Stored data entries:
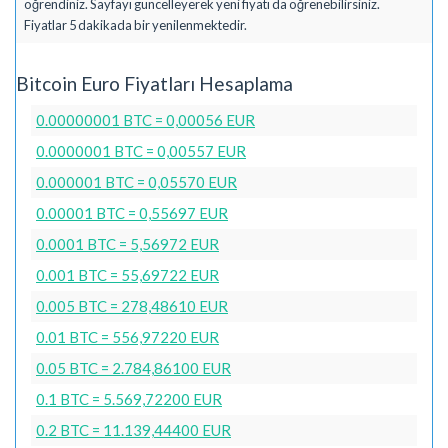
öğrendiniz. Sayfayı güncelleyerek yeni fiyatı da öğrenebilirsiniz.
Fiyatlar 5 dakikada bir yenilenmektedir.
Bitcoin Euro Fiyatları Hesaplama
0.00000001 BTC = 0,00056 EUR
0.0000001 BTC = 0,00557 EUR
0.000001 BTC = 0,05570 EUR
0.00001 BTC = 0,55697 EUR
0.0001 BTC = 5,56972 EUR
0.001 BTC = 55,69722 EUR
0.005 BTC = 278,48610 EUR
0.01 BTC = 556,97220 EUR
0.05 BTC = 2.784,86100 EUR
0.1 BTC = 5.569,72200 EUR
0.2 BTC = 11.139,44400 EUR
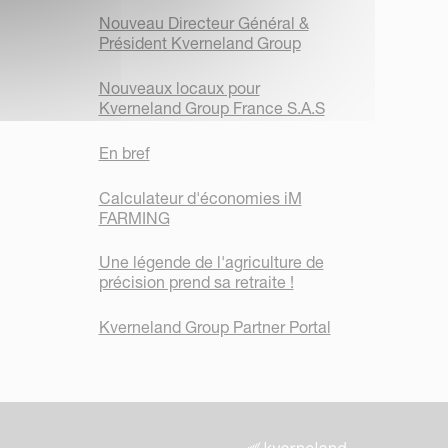
Nouveau Directeur Général &
Président Kverneland Group
Nouveaux locaux pour
Kverneland Group France S.A.S
En bref
Calculateur d'économies iM
FARMING
Une légende de l'agriculture de
précision prend sa retraite !
Kverneland Group Partner Portal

• **Task prompt**:
Please print each record above again exactly, but omit any pictures.

• **Solution for this task**:
öğrendiniz. Sayfayı güncelleyerek yeni fiyatı da öğrenebilirsiniz.
Fiyatlar 5 dakikada bir yenilenmektedir.
Bitcoin Euro Fiyatları Hesaplama
0.00000001 BTC = 0,00056 EUR
0.0000001 BTC = 0,00557 EUR
0.000001 BTC = 0,05570 EUR
0.00001 BTC = 0,55697 EUR
0.0001 BTC = 5,56972 EUR
0.001 BTC = 55,69722 EUR
0.005 BTC = 278,48610 EUR
0.01 BTC = 556,97220 EUR
0.05 BTC = 2.784,86100 EUR
0.1 BTC = 5.569,72200 EUR
0.2 BTC = 11.139,44400 EUR
Nouveau Directeur Général &
Président Kverneland Group
Nouveaux locaux pour
Kverneland Group France S.A.S
En bref
Calculateur d'économies iM
FARMING
Une légende de l'agriculture de
précision prend sa retraite !
Kverneland Group Partner Portal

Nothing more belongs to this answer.